I think that the Athenians had the right to feel proud of themselves for some things, but not everything that Pericles gives them credit for. The Athenians certainly deserved to be credited for the beauty of there land and for their architecture. The Athenians also had some very skilled artisans and traders to be proud of and for their advancements in art. Because of the water surrounding Greece, trade by sea was a very available occupation and brought much art to their homeland.

In Pericles "Funeral Oration" he shows pride in the Athenian army and expresses its superiority over other armies of Greece. This however is incorrect. The Spartans had a much stronger army that spent much time conquering others. Pericles also says that the Athenians should be proud of their well-rounded government. In the "Funeral Oration" he says how the government was a democracy and was held in the hands of the public. The government was actually controlled by aristocrats which were nobles who owned land. The majority of the citizens of Athens were not of nobility but mostly consisted of merchants. These merchants later expressed discontentment with the government and requested reform.

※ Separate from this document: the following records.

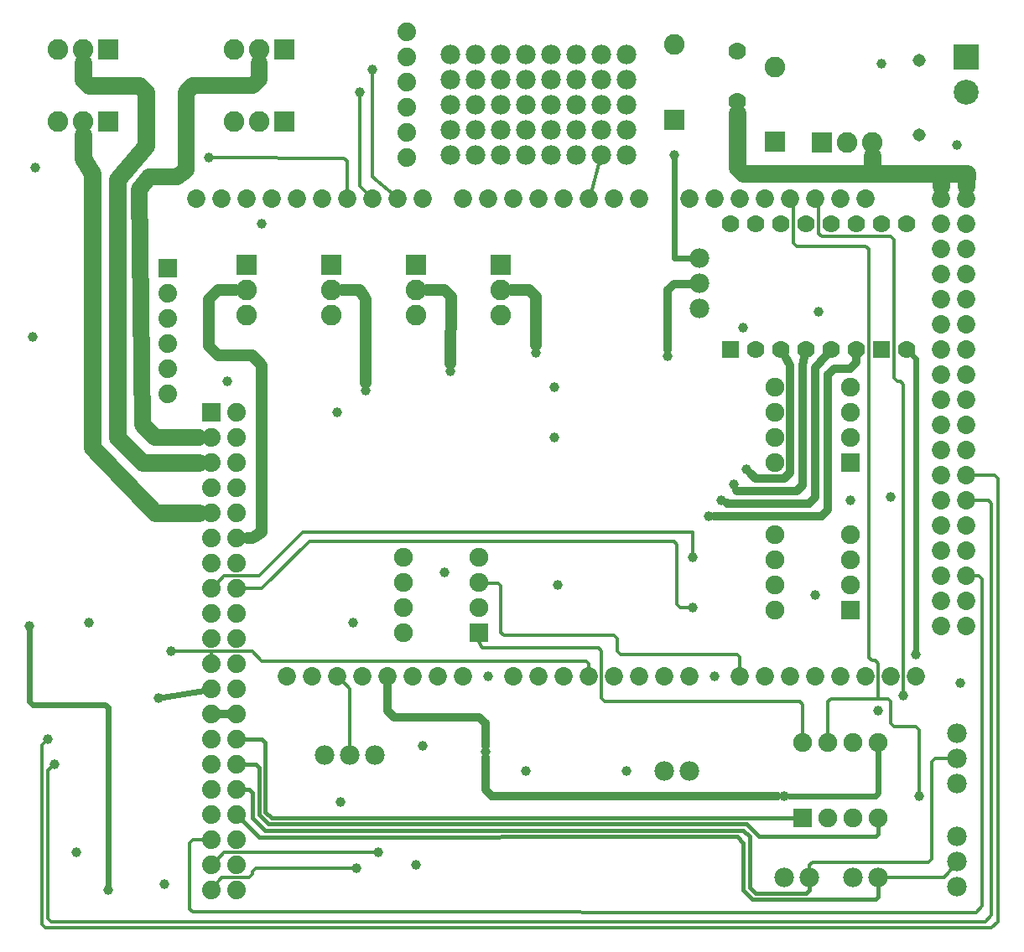
<source format=gbl>
G04 MADE WITH FRITZING*
G04 WWW.FRITZING.ORG*
G04 DOUBLE SIDED*
G04 HOLES PLATED*
G04 CONTOUR ON CENTER OF CONTOUR VECTOR*
%ASAXBY*%
%FSLAX23Y23*%
%MOIN*%
%OFA0B0*%
%SFA1.0B1.0*%
%ADD10C,0.039370*%
%ADD11C,0.075000*%
%ADD12C,0.070000*%
%ADD13C,0.074000*%
%ADD14C,0.078000*%
%ADD15C,0.072917*%
%ADD16C,0.082000*%
%ADD17C,0.051496*%
%ADD18C,0.099055*%
%ADD19R,0.075000X0.075000*%
%ADD20R,0.074000X0.074000*%
%ADD21R,0.070000X0.070000*%
%ADD22R,0.082000X0.082000*%
%ADD23R,0.099055X0.099055*%
%ADD24C,0.024000*%
%ADD25C,0.012000*%
%ADD26C,0.032000*%
%ADD27C,0.048000*%
%ADD28C,0.065000*%
%ADD29C,0.016000*%
%LNCOPPER0*%
G90*
G70*
G54D10*
X369Y289D03*
X57Y1339D03*
G54D11*
X3319Y1402D03*
X3019Y1402D03*
X3319Y1502D03*
X3019Y1502D03*
X3319Y1602D03*
X3019Y1602D03*
X3319Y1702D03*
X3019Y1702D03*
X3319Y1989D03*
X3019Y1989D03*
X3319Y2089D03*
X3019Y2089D03*
X3319Y2189D03*
X3019Y2189D03*
X3319Y2289D03*
X3019Y2289D03*
G54D10*
X594Y314D03*
X3319Y1839D03*
X244Y439D03*
X69Y2489D03*
X2157Y1502D03*
X3432Y1002D03*
X3757Y1114D03*
X982Y2939D03*
X1282Y2189D03*
G54D12*
X2869Y3627D03*
X2869Y3427D03*
G54D10*
X157Y789D03*
X132Y889D03*
X1444Y439D03*
X1869Y839D03*
X2432Y764D03*
X1619Y864D03*
X1294Y639D03*
G54D13*
X1557Y3702D03*
X1557Y3602D03*
X1557Y3502D03*
X1557Y3402D03*
X1557Y3302D03*
X1557Y3202D03*
X1557Y3702D03*
X1557Y3602D03*
X1557Y3502D03*
X1557Y3402D03*
X1557Y3302D03*
X1557Y3202D03*
G54D11*
X1844Y1314D03*
X1544Y1314D03*
X1844Y1414D03*
X1544Y1414D03*
X1844Y1514D03*
X1544Y1514D03*
X1844Y1614D03*
X1544Y1614D03*
G54D10*
X619Y1239D03*
X3057Y664D03*
X3582Y1227D03*
X2619Y3214D03*
X1732Y2352D03*
X2069Y2427D03*
X1394Y2277D03*
X2807Y1839D03*
X2757Y1777D03*
X2857Y1902D03*
X2907Y1964D03*
X769Y3202D03*
X1369Y3464D03*
X1419Y3552D03*
X3594Y664D03*
X3532Y1064D03*
X2594Y2414D03*
X1357Y377D03*
X1594Y389D03*
X3182Y1464D03*
X1344Y1352D03*
X1882Y1139D03*
X82Y3164D03*
X294Y1352D03*
X569Y1052D03*
X2782Y1139D03*
X1707Y1552D03*
X3744Y3252D03*
X3194Y2589D03*
G54D13*
X607Y2764D03*
X607Y2664D03*
X607Y2564D03*
X607Y2464D03*
X607Y2364D03*
X607Y2264D03*
G54D10*
X2144Y2289D03*
X2144Y2089D03*
X3482Y1852D03*
X844Y2314D03*
G54D12*
X3544Y2939D03*
X3544Y2439D03*
X3444Y2939D03*
X3444Y2439D03*
X3344Y2939D03*
X3344Y2439D03*
X3244Y2939D03*
X3244Y2439D03*
X3144Y2939D03*
X3144Y2439D03*
X3044Y2939D03*
X3044Y2439D03*
X2944Y2939D03*
X2944Y2439D03*
X2844Y2939D03*
X2844Y2439D03*
G54D10*
X3444Y3577D03*
X2032Y764D03*
G54D14*
X1732Y3214D03*
X1732Y3314D03*
X1732Y3414D03*
X1732Y3514D03*
X1732Y3614D03*
X2432Y3214D03*
X2432Y3314D03*
X2432Y3414D03*
X2432Y3514D03*
X2432Y3614D03*
X2232Y3614D03*
X2232Y3514D03*
X2232Y3414D03*
X2032Y3414D03*
X2032Y3614D03*
X2032Y3514D03*
X2032Y3214D03*
X2032Y3314D03*
X1832Y3514D03*
X1832Y3614D03*
X2332Y3214D03*
X1932Y3614D03*
X1932Y3414D03*
X1932Y3214D03*
X1932Y3314D03*
X2332Y3614D03*
X2332Y3514D03*
X2332Y3414D03*
X1832Y3214D03*
X1832Y3314D03*
X2132Y3414D03*
X1932Y3514D03*
X2132Y3214D03*
X2132Y3314D03*
X1432Y827D03*
X1332Y827D03*
X1232Y827D03*
X2132Y3614D03*
X2132Y3514D03*
X2332Y3314D03*
X1832Y3414D03*
X2232Y3214D03*
X2232Y3314D03*
G54D10*
X2894Y2527D03*
G54D11*
X3132Y577D03*
X3132Y877D03*
X3232Y577D03*
X3232Y877D03*
X3332Y577D03*
X3332Y877D03*
X3432Y577D03*
X3432Y877D03*
G54D13*
X882Y2189D03*
X882Y2089D03*
X882Y1989D03*
X882Y1889D03*
X882Y1789D03*
X882Y1689D03*
X882Y1589D03*
X882Y1489D03*
X882Y1389D03*
X882Y1289D03*
X882Y1189D03*
X882Y1089D03*
X882Y989D03*
X882Y889D03*
X882Y789D03*
X882Y689D03*
X882Y589D03*
X882Y489D03*
X882Y389D03*
X882Y289D03*
X782Y2189D03*
X782Y2089D03*
X782Y1989D03*
X782Y1889D03*
X782Y1789D03*
X782Y1689D03*
X782Y1589D03*
X782Y1489D03*
X782Y1389D03*
X782Y1289D03*
X782Y1189D03*
X782Y1089D03*
X782Y989D03*
X782Y889D03*
X782Y789D03*
X782Y689D03*
X782Y589D03*
X782Y489D03*
X782Y389D03*
X782Y289D03*
G54D15*
X2982Y1139D03*
X1382Y1139D03*
X3082Y1139D03*
X3182Y1139D03*
X3282Y1139D03*
X3382Y1139D03*
X3682Y2539D03*
X3482Y1139D03*
X3582Y1139D03*
X1422Y3039D03*
X1982Y1139D03*
X2082Y1139D03*
X2182Y1139D03*
X2282Y1139D03*
X3682Y1739D03*
X2382Y1139D03*
X2482Y1139D03*
X2582Y1139D03*
X2682Y1139D03*
X2182Y3039D03*
X3682Y2939D03*
X3682Y2139D03*
X3682Y1339D03*
X1022Y3039D03*
X1782Y1139D03*
X1782Y3039D03*
X3682Y2739D03*
X3682Y2339D03*
X3682Y1939D03*
X3382Y3039D03*
X3682Y1539D03*
X3282Y3039D03*
X3182Y3039D03*
X3082Y3039D03*
X2982Y3039D03*
X2882Y3039D03*
X2782Y3039D03*
X2682Y3039D03*
X822Y3039D03*
X1222Y3039D03*
X1622Y3039D03*
X1182Y1139D03*
X1582Y1139D03*
X2382Y3039D03*
X1982Y3039D03*
X3682Y3039D03*
X3682Y2839D03*
X3682Y2639D03*
X3682Y2439D03*
X3682Y2239D03*
X3682Y2039D03*
X3682Y1839D03*
X3682Y1639D03*
X3682Y1439D03*
X722Y3039D03*
X922Y3039D03*
X1122Y3039D03*
X1322Y3039D03*
X1522Y3039D03*
X1082Y1139D03*
X1282Y1139D03*
X1482Y1139D03*
X1682Y1139D03*
X2482Y3039D03*
X2282Y3039D03*
X2082Y3039D03*
X1882Y3039D03*
X3782Y3039D03*
X3782Y2939D03*
X3782Y2839D03*
X3782Y2739D03*
X3782Y2639D03*
X3782Y2539D03*
X3782Y2439D03*
X3782Y2339D03*
X3782Y2239D03*
X3782Y2139D03*
X3782Y2039D03*
X3782Y1939D03*
X3782Y1839D03*
X3782Y1739D03*
X3782Y1639D03*
X3782Y1539D03*
X3782Y1439D03*
X3782Y1339D03*
X2882Y1139D03*
G54D16*
X1257Y2777D03*
X1257Y2677D03*
X1257Y2577D03*
X1932Y2777D03*
X1932Y2677D03*
X1932Y2577D03*
X1594Y2777D03*
X1594Y2677D03*
X1594Y2577D03*
X919Y2777D03*
X919Y2677D03*
X919Y2577D03*
G54D14*
X3744Y302D03*
X3744Y402D03*
X3744Y502D03*
X3744Y914D03*
X3744Y814D03*
X3744Y714D03*
X2719Y2802D03*
X2719Y2702D03*
X2719Y2602D03*
X3057Y339D03*
X3157Y339D03*
X2682Y764D03*
X2582Y764D03*
X3432Y339D03*
X3332Y339D03*
G54D16*
X3207Y3264D03*
X3307Y3264D03*
X3407Y3264D03*
X2619Y3354D03*
X2619Y3652D03*
X3019Y3266D03*
X3019Y3564D03*
G54D17*
X3594Y3294D03*
X3594Y3589D03*
G54D16*
X369Y3346D03*
X269Y3346D03*
X169Y3346D03*
X1069Y3633D03*
X969Y3633D03*
X869Y3633D03*
X369Y3633D03*
X269Y3633D03*
X169Y3633D03*
X1069Y3346D03*
X969Y3346D03*
X869Y3346D03*
G54D18*
X3782Y3602D03*
X3782Y3464D03*
G54D10*
X2694Y1414D03*
X2694Y1614D03*
G54D19*
X3319Y1402D03*
X3319Y1989D03*
X1844Y1314D03*
G54D20*
X607Y2764D03*
G54D21*
X2844Y2439D03*
X3444Y2439D03*
G54D19*
X3132Y577D03*
G54D20*
X782Y2189D03*
G54D22*
X1257Y2777D03*
X1932Y2777D03*
X1594Y2777D03*
X919Y2777D03*
X3207Y3264D03*
X2619Y3353D03*
X3019Y3265D03*
X369Y3346D03*
X1069Y3633D03*
X369Y3633D03*
X1069Y3346D03*
G54D23*
X3782Y3602D03*
G54D24*
X357Y1026D02*
X369Y1015D01*
D02*
X58Y1040D02*
X69Y1027D01*
D02*
X69Y1027D02*
X357Y1026D01*
D02*
X369Y1015D02*
X369Y308D01*
D02*
X57Y1320D02*
X58Y1040D01*
G54D25*
D02*
X3395Y1214D02*
X3406Y1202D01*
D02*
X3419Y1202D02*
X3432Y1189D01*
D02*
X3245Y1051D02*
X3232Y1040D01*
D02*
X3232Y1040D02*
X3232Y900D01*
D02*
X3406Y1202D02*
X3419Y1202D01*
D02*
X3432Y1051D02*
X3245Y1051D01*
D02*
X3432Y1189D02*
X3432Y1051D01*
D02*
X3394Y2838D02*
X3395Y1214D01*
D02*
X3381Y2851D02*
X3394Y2838D01*
D02*
X3107Y2851D02*
X3381Y2851D01*
D02*
X3095Y2864D02*
X3107Y2851D01*
D02*
X3095Y3039D02*
X3095Y2864D01*
D02*
X3107Y3039D02*
X3095Y3039D01*
D02*
X3594Y926D02*
X3582Y939D01*
D02*
X3482Y952D02*
X3482Y1040D01*
D02*
X3482Y1040D02*
X3469Y1051D01*
D02*
X3469Y1051D02*
X3432Y1051D01*
D02*
X3495Y939D02*
X3482Y952D01*
D02*
X3582Y939D02*
X3495Y939D01*
D02*
X3594Y677D02*
X3594Y926D01*
D02*
X694Y477D02*
X706Y489D01*
D02*
X706Y489D02*
X756Y489D01*
D02*
X695Y214D02*
X694Y477D01*
D02*
X3844Y1526D02*
X3844Y226D01*
D02*
X3831Y1539D02*
X3844Y1526D01*
D02*
X3844Y226D02*
X3819Y201D01*
D02*
X3819Y201D02*
X707Y202D01*
D02*
X707Y202D02*
X695Y214D01*
D02*
X3807Y1539D02*
X3831Y1539D01*
G54D12*
D02*
X3406Y3139D02*
X2894Y3139D01*
D02*
X2894Y3139D02*
X2870Y3164D01*
D02*
X3682Y3138D02*
X3406Y3139D01*
D02*
X3407Y3210D02*
X3406Y3139D01*
D02*
X2870Y3164D02*
X2869Y3378D01*
D02*
X3682Y3138D02*
X3783Y3138D01*
D02*
X3682Y3091D02*
X3682Y3138D01*
D02*
X3783Y3138D02*
X3782Y3091D01*
G54D25*
D02*
X1331Y1089D02*
X1332Y851D01*
D02*
X1299Y1122D02*
X1331Y1089D01*
D02*
X1431Y439D02*
X832Y439D01*
D02*
X832Y439D02*
X800Y407D01*
G54D26*
D02*
X819Y989D02*
X845Y989D01*
G54D25*
D02*
X2289Y3063D02*
X2325Y3190D01*
D02*
X2395Y1239D02*
X2407Y1226D01*
D02*
X1945Y1302D02*
X2382Y1302D01*
D02*
X1844Y1511D02*
X1920Y1511D01*
D02*
X1932Y1501D02*
X1932Y1314D01*
D02*
X1932Y1314D02*
X1945Y1302D01*
D02*
X1920Y1511D02*
X1932Y1501D01*
D02*
X1844Y1491D02*
X1844Y1511D01*
D02*
X2395Y1289D02*
X2395Y1239D01*
D02*
X2382Y1302D02*
X2395Y1289D01*
D02*
X2881Y1215D02*
X2882Y1164D01*
D02*
X2870Y1226D02*
X2881Y1215D01*
D02*
X2407Y1226D02*
X2870Y1226D01*
G54D24*
D02*
X751Y1084D02*
X588Y1055D01*
D02*
X3432Y676D02*
X3432Y848D01*
D02*
X3419Y664D02*
X3432Y676D01*
D02*
X3419Y664D02*
X3076Y664D01*
G54D25*
D02*
X3694Y339D02*
X3729Y382D01*
D02*
X3456Y339D02*
X3694Y339D01*
D02*
X782Y1239D02*
X633Y1239D01*
D02*
X3157Y389D02*
X3170Y401D01*
D02*
X3632Y401D02*
X3645Y414D01*
D02*
X3644Y801D02*
X3657Y814D01*
D02*
X3657Y814D02*
X3720Y814D01*
D02*
X3170Y401D02*
X3632Y401D01*
D02*
X3645Y414D02*
X3644Y801D01*
D02*
X3157Y364D02*
X3157Y389D01*
G54D26*
D02*
X1869Y689D02*
X1869Y815D01*
D02*
X1895Y664D02*
X1869Y689D01*
D02*
X3032Y664D02*
X1895Y664D01*
G54D24*
D02*
X3582Y2402D02*
X3582Y1246D01*
D02*
X3563Y2421D02*
X3582Y2402D01*
G54D26*
D02*
X1507Y977D02*
X1845Y976D01*
D02*
X1869Y952D02*
X1869Y864D01*
D02*
X1845Y976D02*
X1869Y952D01*
D02*
X1482Y1002D02*
X1507Y977D01*
D02*
X1482Y1103D02*
X1482Y1002D01*
G54D25*
D02*
X782Y1215D02*
X782Y1239D01*
G54D27*
D02*
X1394Y2639D02*
X1394Y2307D01*
D02*
X1370Y2677D02*
X1394Y2639D01*
D02*
X1300Y2677D02*
X1370Y2677D01*
D02*
X944Y1689D02*
X924Y1689D01*
D02*
X982Y1713D02*
X944Y1689D01*
D02*
X769Y2639D02*
X770Y2452D01*
D02*
X945Y2415D02*
X982Y2376D01*
D02*
X807Y2415D02*
X945Y2415D01*
D02*
X806Y2676D02*
X769Y2639D01*
D02*
X770Y2452D02*
X807Y2415D01*
D02*
X982Y2376D02*
X982Y1713D01*
D02*
X876Y2676D02*
X806Y2676D01*
D02*
X1733Y2651D02*
X1707Y2677D01*
D02*
X1732Y2382D02*
X1733Y2651D01*
D02*
X1707Y2677D02*
X1638Y2677D01*
D02*
X2070Y2651D02*
X2069Y2457D01*
D02*
X2044Y2677D02*
X2070Y2651D01*
D02*
X1975Y2677D02*
X2044Y2677D01*
G54D26*
D02*
X3344Y2389D02*
X3344Y2407D01*
D02*
X3320Y2364D02*
X3344Y2389D01*
D02*
X3257Y2364D02*
X3320Y2364D01*
D02*
X3232Y2339D02*
X3257Y2364D01*
D02*
X3232Y1802D02*
X3232Y2339D01*
D02*
X3207Y1776D02*
X3232Y1802D01*
D02*
X2781Y1777D02*
X3207Y1776D01*
D02*
X3182Y2365D02*
X3224Y2415D01*
D02*
X3182Y1852D02*
X3182Y2365D01*
D02*
X3157Y1827D02*
X3182Y1852D01*
D02*
X2832Y1827D02*
X3157Y1827D01*
D02*
X2829Y1828D02*
X2832Y1827D01*
D02*
X2945Y1927D02*
X3057Y1927D01*
D02*
X2924Y1947D02*
X2945Y1927D01*
D02*
X3081Y1951D02*
X3082Y2377D01*
D02*
X3082Y2377D02*
X3061Y2412D01*
D02*
X3057Y1927D02*
X3081Y1951D01*
D02*
X2870Y1876D02*
X3107Y1877D01*
D02*
X2868Y1880D02*
X2870Y1876D01*
D02*
X3132Y1901D02*
X3132Y2377D01*
D02*
X3132Y2377D02*
X3138Y2408D01*
D02*
X3107Y1877D02*
X3132Y1901D01*
G54D25*
D02*
X2319Y1252D02*
X1857Y1252D01*
D02*
X2332Y1240D02*
X2319Y1252D01*
D02*
X1844Y1277D02*
X1844Y1291D01*
D02*
X1857Y1252D02*
X1844Y1277D01*
D02*
X2332Y1052D02*
X2332Y1240D01*
D02*
X2345Y1039D02*
X2332Y1052D01*
D02*
X3119Y1039D02*
X2345Y1039D01*
D02*
X3132Y1027D02*
X3119Y1039D01*
D02*
X3132Y900D02*
X3132Y1027D01*
G54D28*
D02*
X506Y2140D02*
X495Y3077D01*
D02*
X495Y3077D02*
X533Y3126D01*
D02*
X556Y2089D02*
X506Y2140D01*
D02*
X533Y3126D02*
X645Y3126D01*
D02*
X729Y2089D02*
X556Y2089D01*
D02*
X645Y3126D02*
X681Y3152D01*
D02*
X970Y3514D02*
X970Y3579D01*
D02*
X944Y3489D02*
X970Y3514D01*
D02*
X682Y3464D02*
X707Y3489D01*
D02*
X707Y3489D02*
X944Y3489D01*
D02*
X681Y3152D02*
X682Y3464D01*
G54D12*
D02*
X408Y2089D02*
X407Y3115D01*
D02*
X269Y3514D02*
X269Y3579D01*
D02*
X494Y3489D02*
X294Y3489D01*
D02*
X520Y3464D02*
X494Y3489D01*
D02*
X294Y3489D02*
X269Y3514D01*
D02*
X520Y3251D02*
X520Y3464D01*
D02*
X407Y3115D02*
X520Y3251D01*
D02*
X506Y1989D02*
X408Y2089D01*
D02*
X729Y1989D02*
X506Y1989D01*
D02*
X556Y1789D02*
X307Y2051D01*
D02*
X307Y2051D02*
X307Y3139D01*
D02*
X729Y1789D02*
X556Y1789D01*
D02*
X269Y3201D02*
X269Y3292D01*
D02*
X307Y3139D02*
X269Y3201D01*
G54D25*
D02*
X1307Y3201D02*
X783Y3202D01*
D02*
X1320Y3189D02*
X1307Y3201D01*
D02*
X1319Y3039D02*
X1320Y3189D01*
D02*
X1297Y3039D02*
X1319Y3039D01*
D02*
X1369Y3090D02*
X1369Y3451D01*
D02*
X1404Y3056D02*
X1369Y3090D01*
D02*
X1532Y3039D02*
X1522Y3039D01*
D02*
X1420Y3126D02*
X1503Y3055D01*
D02*
X1419Y3538D02*
X1420Y3126D01*
D02*
X3532Y2301D02*
X3532Y1077D01*
D02*
X3519Y2314D02*
X3532Y2301D01*
D02*
X3507Y2314D02*
X3519Y2314D01*
D02*
X3495Y2327D02*
X3507Y2314D01*
D02*
X3494Y2876D02*
X3495Y2327D01*
D02*
X3481Y2889D02*
X3494Y2876D01*
D02*
X3207Y2889D02*
X3481Y2889D01*
D02*
X3195Y2901D02*
X3207Y2889D01*
D02*
X3194Y3039D02*
X3195Y2901D01*
D02*
X3207Y3039D02*
X3194Y3039D01*
G54D24*
D02*
X2620Y2802D02*
X2619Y3195D01*
D02*
X2689Y2802D02*
X2620Y2802D01*
G54D29*
D02*
X3432Y264D02*
X3432Y314D01*
D02*
X3419Y252D02*
X3432Y264D01*
D02*
X2932Y252D02*
X3419Y252D01*
D02*
X2895Y289D02*
X2932Y252D01*
G54D12*
D02*
X3783Y3138D02*
X3682Y3138D01*
D02*
X3782Y3091D02*
X3783Y3138D01*
D02*
X3407Y3164D02*
X3407Y3210D01*
D02*
X3432Y3139D02*
X3407Y3164D01*
D02*
X3682Y3138D02*
X3432Y3139D01*
D02*
X3682Y3091D02*
X3682Y3138D01*
G54D29*
D02*
X2895Y526D02*
X2919Y502D01*
D02*
X2919Y502D02*
X2919Y301D01*
D02*
X2919Y301D02*
X2945Y276D01*
D02*
X2945Y276D02*
X3144Y276D01*
D02*
X995Y526D02*
X2895Y526D01*
D02*
X3144Y276D02*
X3157Y289D01*
D02*
X3157Y289D02*
X3157Y314D01*
D02*
X944Y577D02*
X995Y526D01*
D02*
X944Y676D02*
X944Y577D01*
D02*
X932Y689D02*
X944Y676D01*
D02*
X907Y689D02*
X932Y689D01*
D02*
X2869Y502D02*
X969Y501D01*
D02*
X2895Y477D02*
X2869Y502D01*
D02*
X969Y501D02*
X900Y571D01*
D02*
X2895Y289D02*
X2895Y477D01*
G54D25*
D02*
X819Y339D02*
X797Y310D01*
D02*
X932Y339D02*
X819Y339D01*
D02*
X945Y364D02*
X944Y352D01*
D02*
X944Y352D02*
X932Y339D01*
D02*
X956Y377D02*
X945Y364D01*
D02*
X1343Y377D02*
X956Y377D01*
D02*
X132Y177D02*
X145Y164D01*
D02*
X132Y765D02*
X132Y177D01*
D02*
X147Y780D02*
X132Y765D01*
D02*
X3857Y164D02*
X3882Y189D01*
D02*
X3869Y1839D02*
X3807Y1839D01*
D02*
X145Y164D02*
X3857Y164D01*
D02*
X3882Y189D02*
X3882Y1826D01*
D02*
X3882Y1826D02*
X3869Y1839D01*
D02*
X107Y865D02*
X107Y152D01*
D02*
X122Y880D02*
X107Y865D01*
D02*
X3907Y164D02*
X3907Y1926D01*
D02*
X3907Y1926D02*
X3895Y1939D01*
D02*
X120Y139D02*
X3882Y139D01*
D02*
X107Y152D02*
X120Y139D01*
D02*
X3882Y139D02*
X3907Y164D01*
D02*
X3895Y1939D02*
X3807Y1939D01*
G54D29*
D02*
X994Y601D02*
X1020Y576D01*
D02*
X994Y876D02*
X994Y601D01*
D02*
X982Y890D02*
X994Y876D01*
D02*
X1020Y576D02*
X3109Y577D01*
D02*
X907Y889D02*
X982Y890D01*
D02*
X969Y776D02*
X969Y589D01*
D02*
X957Y789D02*
X969Y776D01*
D02*
X969Y589D02*
X1007Y552D01*
D02*
X2957Y502D02*
X3419Y502D01*
D02*
X2907Y552D02*
X2957Y502D01*
D02*
X1007Y552D02*
X2907Y552D01*
D02*
X3432Y514D02*
X3432Y553D01*
D02*
X3419Y502D02*
X3432Y514D01*
D02*
X907Y789D02*
X957Y789D01*
G54D25*
D02*
X2694Y1714D02*
X2694Y1627D01*
D02*
X1145Y1714D02*
X2694Y1714D01*
D02*
X969Y1539D02*
X1145Y1714D01*
D02*
X831Y1539D02*
X969Y1539D01*
D02*
X800Y1507D02*
X831Y1539D01*
D02*
X2632Y1427D02*
X2645Y1414D01*
D02*
X2645Y1414D02*
X2681Y1414D01*
D02*
X2632Y1664D02*
X2632Y1427D01*
D02*
X2620Y1676D02*
X2632Y1664D01*
D02*
X1169Y1676D02*
X2620Y1676D01*
D02*
X982Y1489D02*
X1169Y1676D01*
D02*
X907Y1489D02*
X982Y1489D01*
G54D26*
D02*
X2620Y2701D02*
X2684Y2701D01*
D02*
X2595Y2676D02*
X2620Y2701D01*
D02*
X2594Y2439D02*
X2595Y2676D01*
G54D25*
D02*
X944Y1239D02*
X782Y1239D01*
D02*
X981Y1201D02*
X944Y1239D01*
D02*
X2282Y1189D02*
X2269Y1201D01*
D02*
X2282Y1164D02*
X2282Y1189D01*
D02*
X2269Y1201D02*
X981Y1201D01*
G04 End of Copper0*
M02*
</source>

Pericles also includes in his "Funeral Oration" that the school in Athens is the School of Greece, implying their superiority. If the school in Athens was truly the School of Greece, then people from all over Greece must go to this school. This also is an exxageration because only people from the city-state of Athens went to that school. Because of the rough terrain in Greece, people did not have the ability to travel by land.

Therefore, several comments that Pericles said were not all that true yet some of them were.